● **GIVEN REQUEST**
Can you extract, word for word, the stretch of the podcast transcript from "I I imagine" through "it for sure."?

● **PROVIDED TEXT**
★ ★ ★ ★ ★

That that's that's interesting to hear. So that means that footprints that Steven and I designed are in the Arctic because Steven and I worked on that Absolutely, man. Steven and I worked on that part library.

Stephen Kraig:

That was that was a while ago. A long time ago. Yeah.

Cy Keener:

Yeah. Is it is it okay that I'm still using it? Oh, yeah. Is anybody using it? Okay.

Cy Keener:

Good. I I just think it's that

Parker Dillmann:

this is the first time we've talked to someone who's used them.

Cy Keener:

Oh, alright. On the podcast.

Parker Dillmann:

I I imagine as people are using them because I I use them all the time. So

Cy Keener:

Yeah. No. I think I think they're great, and I think I have because I lacked, like, 5 years of EE formal training, then I I have, like, a I think of it kind of like a superstitious approach where it's like, if this worked for somebody else, then there's a chance it's gonna work for me. And so any anything I can do to kinda triangulate and validate, like, this is the, you know, this is a part that I'm working with someone else's sort of proven results, then I will take it. I will take it for sure.

★ ★ ★ ★ ★

● **ROWS**
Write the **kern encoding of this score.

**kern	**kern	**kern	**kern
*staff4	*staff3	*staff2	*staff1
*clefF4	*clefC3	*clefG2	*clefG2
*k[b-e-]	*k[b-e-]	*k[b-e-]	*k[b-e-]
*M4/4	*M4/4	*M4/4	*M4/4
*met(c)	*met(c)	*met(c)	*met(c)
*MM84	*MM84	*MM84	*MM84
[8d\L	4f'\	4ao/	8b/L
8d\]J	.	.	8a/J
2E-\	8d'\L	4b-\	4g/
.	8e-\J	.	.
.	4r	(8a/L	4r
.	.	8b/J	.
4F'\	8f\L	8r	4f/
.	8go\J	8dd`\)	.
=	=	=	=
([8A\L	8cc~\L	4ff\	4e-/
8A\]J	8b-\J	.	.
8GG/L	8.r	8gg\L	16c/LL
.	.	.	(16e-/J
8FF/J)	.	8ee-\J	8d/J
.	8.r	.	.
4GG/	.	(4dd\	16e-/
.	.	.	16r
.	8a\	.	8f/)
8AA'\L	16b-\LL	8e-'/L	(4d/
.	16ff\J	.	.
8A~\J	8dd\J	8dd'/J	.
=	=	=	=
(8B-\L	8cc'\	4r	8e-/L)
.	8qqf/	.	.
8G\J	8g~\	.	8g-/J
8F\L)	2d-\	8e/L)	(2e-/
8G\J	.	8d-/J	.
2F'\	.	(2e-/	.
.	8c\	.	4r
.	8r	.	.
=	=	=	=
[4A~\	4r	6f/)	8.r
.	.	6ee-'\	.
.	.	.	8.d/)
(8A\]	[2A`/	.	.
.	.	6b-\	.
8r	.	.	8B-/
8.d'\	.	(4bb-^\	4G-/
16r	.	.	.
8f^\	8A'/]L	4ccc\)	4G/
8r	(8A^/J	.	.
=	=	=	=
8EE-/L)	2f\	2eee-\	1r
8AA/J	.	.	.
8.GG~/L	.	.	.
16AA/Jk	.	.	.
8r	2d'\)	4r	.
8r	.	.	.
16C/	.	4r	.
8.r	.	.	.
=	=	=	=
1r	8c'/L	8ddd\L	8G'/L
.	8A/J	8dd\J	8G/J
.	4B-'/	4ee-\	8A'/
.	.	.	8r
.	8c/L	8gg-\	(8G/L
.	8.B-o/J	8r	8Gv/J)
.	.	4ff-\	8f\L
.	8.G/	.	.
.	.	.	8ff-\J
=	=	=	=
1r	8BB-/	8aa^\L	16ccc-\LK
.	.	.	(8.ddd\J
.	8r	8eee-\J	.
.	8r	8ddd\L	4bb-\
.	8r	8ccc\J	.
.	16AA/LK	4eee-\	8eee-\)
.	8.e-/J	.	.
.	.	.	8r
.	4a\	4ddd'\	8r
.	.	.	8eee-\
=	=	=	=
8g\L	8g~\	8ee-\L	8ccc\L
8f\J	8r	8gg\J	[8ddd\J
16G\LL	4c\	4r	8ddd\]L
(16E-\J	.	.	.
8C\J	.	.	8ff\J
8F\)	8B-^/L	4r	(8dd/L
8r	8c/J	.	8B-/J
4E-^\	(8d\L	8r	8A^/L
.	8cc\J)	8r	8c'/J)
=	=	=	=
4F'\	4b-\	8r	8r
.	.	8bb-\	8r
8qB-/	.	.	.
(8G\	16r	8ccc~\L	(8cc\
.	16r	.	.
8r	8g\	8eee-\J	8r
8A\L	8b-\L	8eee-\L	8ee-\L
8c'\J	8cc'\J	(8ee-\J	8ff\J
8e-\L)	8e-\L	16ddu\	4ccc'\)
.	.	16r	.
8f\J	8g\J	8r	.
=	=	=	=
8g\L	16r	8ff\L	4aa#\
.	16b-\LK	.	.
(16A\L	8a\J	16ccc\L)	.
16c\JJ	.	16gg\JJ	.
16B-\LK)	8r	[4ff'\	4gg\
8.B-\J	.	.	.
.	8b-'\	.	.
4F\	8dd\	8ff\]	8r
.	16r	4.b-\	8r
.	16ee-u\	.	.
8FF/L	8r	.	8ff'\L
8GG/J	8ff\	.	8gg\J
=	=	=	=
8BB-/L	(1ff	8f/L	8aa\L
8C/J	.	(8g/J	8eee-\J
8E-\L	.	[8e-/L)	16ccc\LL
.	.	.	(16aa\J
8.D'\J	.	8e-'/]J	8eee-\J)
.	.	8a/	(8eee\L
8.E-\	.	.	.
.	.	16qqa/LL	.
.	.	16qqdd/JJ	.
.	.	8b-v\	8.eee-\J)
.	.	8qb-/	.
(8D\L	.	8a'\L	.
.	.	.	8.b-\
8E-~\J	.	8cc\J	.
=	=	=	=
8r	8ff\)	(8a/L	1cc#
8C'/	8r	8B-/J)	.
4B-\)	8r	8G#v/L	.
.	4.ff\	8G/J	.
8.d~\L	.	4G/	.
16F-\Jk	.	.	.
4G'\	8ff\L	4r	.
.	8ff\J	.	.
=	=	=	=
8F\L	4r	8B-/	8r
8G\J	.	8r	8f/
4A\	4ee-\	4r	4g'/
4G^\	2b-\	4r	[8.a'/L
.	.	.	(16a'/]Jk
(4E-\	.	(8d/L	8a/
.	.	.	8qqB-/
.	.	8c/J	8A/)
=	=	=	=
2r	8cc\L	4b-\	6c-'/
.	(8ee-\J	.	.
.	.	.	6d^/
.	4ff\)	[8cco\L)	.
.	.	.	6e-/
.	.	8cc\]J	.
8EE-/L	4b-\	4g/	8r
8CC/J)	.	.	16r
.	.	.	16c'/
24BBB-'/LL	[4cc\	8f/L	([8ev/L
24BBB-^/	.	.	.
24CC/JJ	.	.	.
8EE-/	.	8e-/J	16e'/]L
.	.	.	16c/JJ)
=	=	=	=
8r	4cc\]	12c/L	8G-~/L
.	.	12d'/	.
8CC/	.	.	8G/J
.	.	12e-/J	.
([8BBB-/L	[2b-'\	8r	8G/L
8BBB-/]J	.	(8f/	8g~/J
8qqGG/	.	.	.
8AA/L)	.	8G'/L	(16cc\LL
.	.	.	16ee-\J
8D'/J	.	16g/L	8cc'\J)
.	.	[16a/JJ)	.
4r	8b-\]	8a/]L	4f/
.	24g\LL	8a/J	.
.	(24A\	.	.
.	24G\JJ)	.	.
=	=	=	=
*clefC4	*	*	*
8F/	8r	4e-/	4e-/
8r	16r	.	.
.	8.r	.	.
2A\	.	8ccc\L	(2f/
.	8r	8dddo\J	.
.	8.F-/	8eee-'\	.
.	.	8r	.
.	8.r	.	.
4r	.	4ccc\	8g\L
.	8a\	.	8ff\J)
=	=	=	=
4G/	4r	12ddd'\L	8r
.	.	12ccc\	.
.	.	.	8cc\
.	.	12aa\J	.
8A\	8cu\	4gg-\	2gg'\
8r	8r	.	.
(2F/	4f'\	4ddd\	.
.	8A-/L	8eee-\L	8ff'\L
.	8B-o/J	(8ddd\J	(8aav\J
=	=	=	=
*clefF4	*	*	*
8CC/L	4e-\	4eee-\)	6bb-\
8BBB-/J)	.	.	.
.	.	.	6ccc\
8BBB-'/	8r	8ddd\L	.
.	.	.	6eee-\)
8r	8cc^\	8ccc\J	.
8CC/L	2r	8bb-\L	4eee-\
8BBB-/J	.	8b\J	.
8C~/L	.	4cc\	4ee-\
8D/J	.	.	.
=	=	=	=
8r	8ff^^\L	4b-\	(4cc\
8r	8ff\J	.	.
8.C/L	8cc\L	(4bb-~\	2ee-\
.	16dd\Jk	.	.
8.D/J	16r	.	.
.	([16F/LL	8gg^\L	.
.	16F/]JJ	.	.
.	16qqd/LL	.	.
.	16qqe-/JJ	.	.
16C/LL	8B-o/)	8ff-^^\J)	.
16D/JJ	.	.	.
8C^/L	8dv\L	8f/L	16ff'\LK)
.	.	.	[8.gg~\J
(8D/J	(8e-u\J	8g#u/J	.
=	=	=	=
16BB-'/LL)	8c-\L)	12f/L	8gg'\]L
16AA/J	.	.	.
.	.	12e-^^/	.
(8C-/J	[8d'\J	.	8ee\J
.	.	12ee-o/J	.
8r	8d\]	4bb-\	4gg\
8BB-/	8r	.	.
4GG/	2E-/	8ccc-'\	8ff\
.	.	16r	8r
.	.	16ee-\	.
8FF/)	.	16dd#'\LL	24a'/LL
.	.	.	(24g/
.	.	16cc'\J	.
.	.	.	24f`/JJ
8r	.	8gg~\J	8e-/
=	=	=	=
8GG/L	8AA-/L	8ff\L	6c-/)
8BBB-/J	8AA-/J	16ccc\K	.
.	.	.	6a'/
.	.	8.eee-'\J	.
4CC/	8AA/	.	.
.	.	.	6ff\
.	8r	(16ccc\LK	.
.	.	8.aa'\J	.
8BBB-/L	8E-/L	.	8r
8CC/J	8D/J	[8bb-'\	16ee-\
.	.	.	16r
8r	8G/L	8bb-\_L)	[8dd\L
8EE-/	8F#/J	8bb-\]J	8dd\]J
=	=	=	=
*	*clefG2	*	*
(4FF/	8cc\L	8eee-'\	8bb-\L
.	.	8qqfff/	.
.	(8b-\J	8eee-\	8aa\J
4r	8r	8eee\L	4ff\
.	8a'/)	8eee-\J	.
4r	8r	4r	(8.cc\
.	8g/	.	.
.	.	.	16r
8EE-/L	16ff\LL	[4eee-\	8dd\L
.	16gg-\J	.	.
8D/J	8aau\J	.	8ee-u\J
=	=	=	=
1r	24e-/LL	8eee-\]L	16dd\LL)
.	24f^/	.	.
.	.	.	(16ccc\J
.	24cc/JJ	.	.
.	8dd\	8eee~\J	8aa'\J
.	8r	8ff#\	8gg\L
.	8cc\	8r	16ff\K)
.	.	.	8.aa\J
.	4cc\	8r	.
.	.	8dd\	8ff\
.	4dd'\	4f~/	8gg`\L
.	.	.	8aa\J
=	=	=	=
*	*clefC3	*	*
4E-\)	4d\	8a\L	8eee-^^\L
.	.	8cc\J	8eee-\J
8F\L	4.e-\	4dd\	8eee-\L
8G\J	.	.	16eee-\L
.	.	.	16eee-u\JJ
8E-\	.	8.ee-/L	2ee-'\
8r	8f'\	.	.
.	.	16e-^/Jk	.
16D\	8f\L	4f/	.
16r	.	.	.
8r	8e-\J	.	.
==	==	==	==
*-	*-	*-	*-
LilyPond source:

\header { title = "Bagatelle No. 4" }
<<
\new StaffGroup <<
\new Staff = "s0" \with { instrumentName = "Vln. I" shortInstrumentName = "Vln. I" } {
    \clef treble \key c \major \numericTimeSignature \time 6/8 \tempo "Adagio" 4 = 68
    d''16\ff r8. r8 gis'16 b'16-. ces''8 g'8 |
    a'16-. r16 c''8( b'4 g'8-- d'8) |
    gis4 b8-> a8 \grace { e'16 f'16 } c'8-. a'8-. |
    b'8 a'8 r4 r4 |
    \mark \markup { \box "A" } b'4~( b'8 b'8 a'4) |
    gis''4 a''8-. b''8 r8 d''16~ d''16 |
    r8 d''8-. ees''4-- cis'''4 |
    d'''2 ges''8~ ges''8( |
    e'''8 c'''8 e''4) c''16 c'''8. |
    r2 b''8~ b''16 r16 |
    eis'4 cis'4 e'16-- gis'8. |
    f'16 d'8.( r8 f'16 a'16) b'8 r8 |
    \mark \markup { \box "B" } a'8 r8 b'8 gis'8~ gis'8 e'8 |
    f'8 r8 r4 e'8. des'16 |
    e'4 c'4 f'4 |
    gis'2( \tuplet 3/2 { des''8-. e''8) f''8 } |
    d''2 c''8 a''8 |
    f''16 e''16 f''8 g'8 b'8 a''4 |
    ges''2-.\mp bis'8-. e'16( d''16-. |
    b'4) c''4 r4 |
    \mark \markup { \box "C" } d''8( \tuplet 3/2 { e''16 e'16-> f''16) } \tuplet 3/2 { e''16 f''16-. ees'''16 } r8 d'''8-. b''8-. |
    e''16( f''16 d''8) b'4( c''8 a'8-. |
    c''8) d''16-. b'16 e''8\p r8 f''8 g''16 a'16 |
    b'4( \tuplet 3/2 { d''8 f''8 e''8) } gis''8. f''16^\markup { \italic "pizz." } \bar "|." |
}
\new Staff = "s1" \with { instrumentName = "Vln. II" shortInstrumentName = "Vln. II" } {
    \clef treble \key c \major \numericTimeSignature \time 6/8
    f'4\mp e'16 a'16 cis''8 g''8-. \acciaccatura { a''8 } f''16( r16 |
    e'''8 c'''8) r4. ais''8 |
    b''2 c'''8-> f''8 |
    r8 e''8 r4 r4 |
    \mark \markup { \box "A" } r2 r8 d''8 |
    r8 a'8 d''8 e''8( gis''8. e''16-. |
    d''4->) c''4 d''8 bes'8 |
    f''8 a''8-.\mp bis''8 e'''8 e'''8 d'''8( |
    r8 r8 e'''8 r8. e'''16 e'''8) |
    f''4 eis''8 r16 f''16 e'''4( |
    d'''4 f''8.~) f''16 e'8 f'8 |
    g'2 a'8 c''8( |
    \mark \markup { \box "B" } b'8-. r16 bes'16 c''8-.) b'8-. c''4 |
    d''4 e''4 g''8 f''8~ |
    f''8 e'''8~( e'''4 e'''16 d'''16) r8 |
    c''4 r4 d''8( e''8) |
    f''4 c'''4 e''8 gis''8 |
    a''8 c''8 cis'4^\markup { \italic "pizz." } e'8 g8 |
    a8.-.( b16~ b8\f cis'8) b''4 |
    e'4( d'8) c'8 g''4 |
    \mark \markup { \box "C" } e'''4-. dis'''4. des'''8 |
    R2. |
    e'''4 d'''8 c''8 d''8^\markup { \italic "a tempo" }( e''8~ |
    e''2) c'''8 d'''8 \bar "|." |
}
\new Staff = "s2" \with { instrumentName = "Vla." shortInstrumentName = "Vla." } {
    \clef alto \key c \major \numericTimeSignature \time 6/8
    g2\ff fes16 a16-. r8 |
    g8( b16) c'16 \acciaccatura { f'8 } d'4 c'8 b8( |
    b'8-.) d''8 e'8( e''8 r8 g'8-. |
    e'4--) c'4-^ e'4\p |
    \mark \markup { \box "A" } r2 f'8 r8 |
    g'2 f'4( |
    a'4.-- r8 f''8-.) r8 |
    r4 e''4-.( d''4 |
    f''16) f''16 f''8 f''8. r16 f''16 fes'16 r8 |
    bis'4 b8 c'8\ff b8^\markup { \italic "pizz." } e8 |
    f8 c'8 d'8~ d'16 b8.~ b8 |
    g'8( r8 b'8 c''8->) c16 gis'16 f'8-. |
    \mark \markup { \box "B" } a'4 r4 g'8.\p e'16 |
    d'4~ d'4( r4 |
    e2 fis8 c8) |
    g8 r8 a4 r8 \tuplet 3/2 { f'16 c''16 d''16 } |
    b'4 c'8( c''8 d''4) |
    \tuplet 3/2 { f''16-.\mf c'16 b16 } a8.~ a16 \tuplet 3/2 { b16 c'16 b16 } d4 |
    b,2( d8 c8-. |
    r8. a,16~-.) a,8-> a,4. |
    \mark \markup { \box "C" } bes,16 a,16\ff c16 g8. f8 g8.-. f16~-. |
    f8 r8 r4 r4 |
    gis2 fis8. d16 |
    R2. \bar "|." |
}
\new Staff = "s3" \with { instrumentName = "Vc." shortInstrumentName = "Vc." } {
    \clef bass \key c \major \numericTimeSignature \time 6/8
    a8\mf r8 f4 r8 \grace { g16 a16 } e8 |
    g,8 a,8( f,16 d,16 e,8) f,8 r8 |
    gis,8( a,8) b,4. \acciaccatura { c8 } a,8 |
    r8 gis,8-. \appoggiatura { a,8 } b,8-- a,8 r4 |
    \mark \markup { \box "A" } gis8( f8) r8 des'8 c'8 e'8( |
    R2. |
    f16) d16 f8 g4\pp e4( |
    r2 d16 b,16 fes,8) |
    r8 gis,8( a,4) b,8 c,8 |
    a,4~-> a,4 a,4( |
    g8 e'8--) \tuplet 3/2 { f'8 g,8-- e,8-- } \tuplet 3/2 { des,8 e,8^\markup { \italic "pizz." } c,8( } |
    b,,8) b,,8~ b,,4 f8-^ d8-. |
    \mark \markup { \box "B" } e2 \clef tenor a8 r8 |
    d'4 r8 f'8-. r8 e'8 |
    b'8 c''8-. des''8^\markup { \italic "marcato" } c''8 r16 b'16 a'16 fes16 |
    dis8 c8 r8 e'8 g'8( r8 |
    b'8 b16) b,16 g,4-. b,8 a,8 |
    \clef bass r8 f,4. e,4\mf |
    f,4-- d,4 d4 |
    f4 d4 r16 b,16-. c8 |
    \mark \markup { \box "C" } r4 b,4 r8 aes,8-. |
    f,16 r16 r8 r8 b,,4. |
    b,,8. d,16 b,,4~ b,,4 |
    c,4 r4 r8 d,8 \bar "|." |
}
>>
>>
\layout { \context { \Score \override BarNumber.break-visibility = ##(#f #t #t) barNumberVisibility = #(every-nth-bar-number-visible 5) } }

★ ★ ★ ★ ★

● **FINISHED TASK**
I I imagine as people are using them because I I use them all the time. So

Cy Keener:

Yeah. No. I think I think they're great, and I think I have because I lacked, like, 5 years of EE formal training, then I I have, like, a I think of it kind of like a superstitious approach where it's like, if this worked for somebody else, then there's a chance it's gonna work for me. And so any anything I can do to kinda triangulate and validate, like, this is the, you know, this is a part that I'm working with someone else's sort of proven results, then I will take it. I will take it for sure.